Once they were alone, her expression grew decidedly seductive, her gait even more so as she sauntered toward him. When she realized that her fuck-me walk had no effect on him, irritation flickered in her eyes.
“I’m sorry for what happened the last time we were together,” sh
e said as she settled on her knees. “It was my father’s idea to let Ricardo fuck me in front of you.” She shrugged, dipping the washcloth in the bucket. “It’s proved successful in the past, but I had a feeling you wouldn’t bite. You seem like a very smart man, querido.”
She brought the sudsy, wet cloth to his chest and swiped it over his skin. Water rolled between his pecs and dripped down his stomach, and her eyes followed the path of the soapy drops, flaring with heat as she studied his groin.
“You have a big cock.”
Sully said nothing. Though he couldn’t deny that the hot water dribbling down his body felt bloody glorious. He remained utterly still as she washed him, basking in the first feeling of warmth he’d experienced since he’d gotten here. Not the warmth of her touch, but the water. It was heavenly. And the soap smelled so fucking good.
“Ah, you like this, don’t you, baby?” Her teasing voice made him nauseous. “I’m glad. I want you to like me. I want you to feel at home here.”
She wrung out the cloth and soaked it in the bucket again, then proceeded to clean every inch of his body with damn near reverence. His chest and shoulders. His stomach. His legs. She saved his groin for last, giggling as she ran the soapy cloth over his cock and balls. She spent a long time in that region. A minute. Five minutes. A bloody eternity.
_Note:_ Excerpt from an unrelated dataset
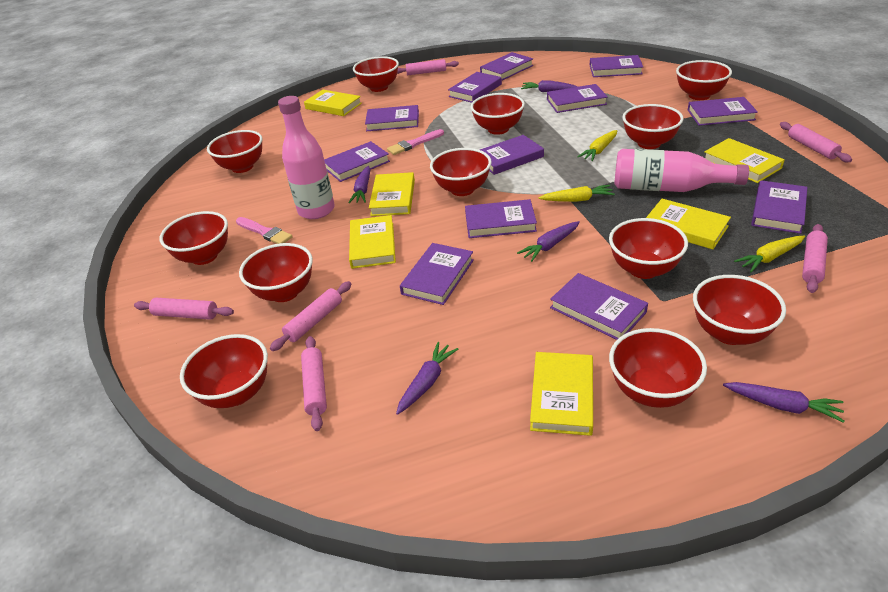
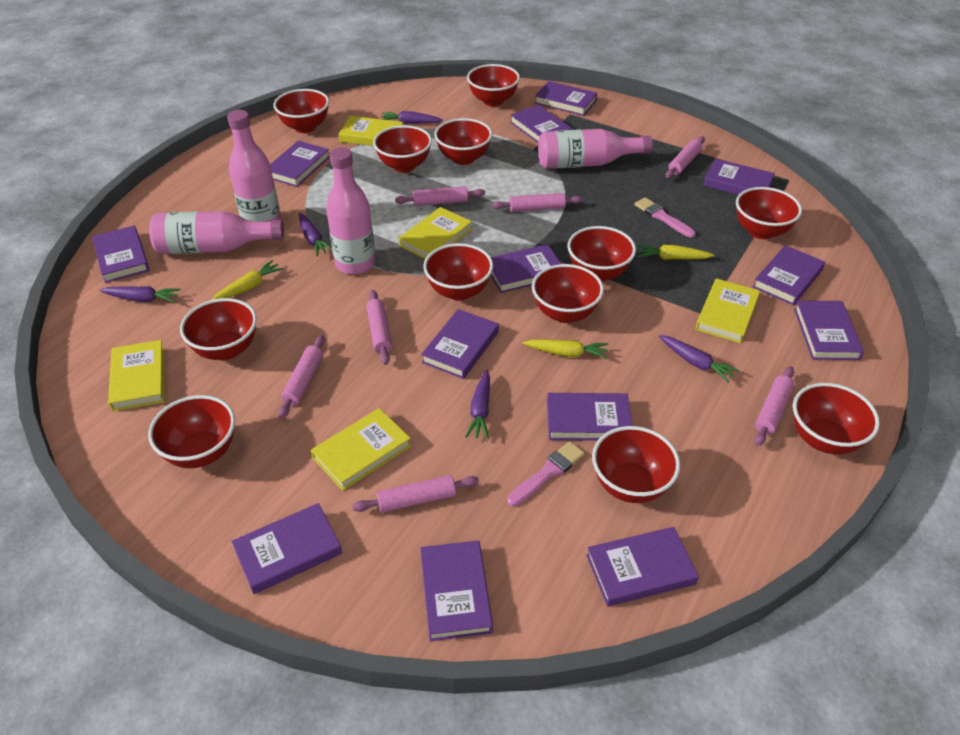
pink bottle: [278,96,335,219] [614,149,749,192] = 2 -> [149,211,284,254] [227,110,281,222] [326,148,376,274] [538,129,653,169] = 4
pink rolling pin: [134,298,234,320] [270,281,351,351] [301,336,327,431] [397,59,459,75] [780,122,852,162] [802,224,828,293] = 6 -> [278,335,325,419] [352,475,479,513] [366,290,392,365] [395,186,485,206] [492,193,583,212] [666,136,705,178] [755,366,794,446] = 7
purple book: [324,141,390,182] [365,105,419,131] [400,243,474,305] [448,72,502,103] [465,199,537,238] [480,52,533,80] [480,135,544,175] [547,84,608,113] [550,273,648,340] [590,55,643,77] [688,97,758,126] [751,180,807,234] = 12 -> [92,226,150,283] [232,503,342,594] [270,141,330,187] [420,540,493,641] [421,309,499,379] [490,244,561,293] [510,105,572,143] [535,81,597,116] [547,393,632,441] [586,527,699,606] [703,159,775,195] [753,245,825,305] [794,300,864,360] = 13
yellow book: [304,90,362,116] [349,215,396,269] [369,172,415,216] [530,352,593,436] [646,199,731,249] [704,138,785,183] = 6 -> [108,340,165,411] [311,408,411,491] [339,116,403,146] [399,207,472,259] [695,278,760,343] = 5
Sully ground his teeth together. He wanted to kill the bitch for how much enjoyment she was receiving from this, but at least his body wasn’t responding. He was softer than pudding down there, no matter how many times she stroked and petted him.
When her expression grew annoyed again, he hid a satisfied smile.
“This won’t do.” Angelina’s hand slid into her cleavage and emerged with a tiny white pill that she held up in front of him.
Sullivan felt sick again.
“But this will help.” She brought her hand to his mouth and danced her index finger along the seam of his lips.
It would serve her right if he bit that finger right off, but he forced himself not to act on his bloodlust.
“Open for me, querido . . .” The tip of her finger teased his lips. When she felt the tight clench of his teeth, she smirked. “Would you rather I call David back so he can hold your mouth open while I shove this pill down your throat?”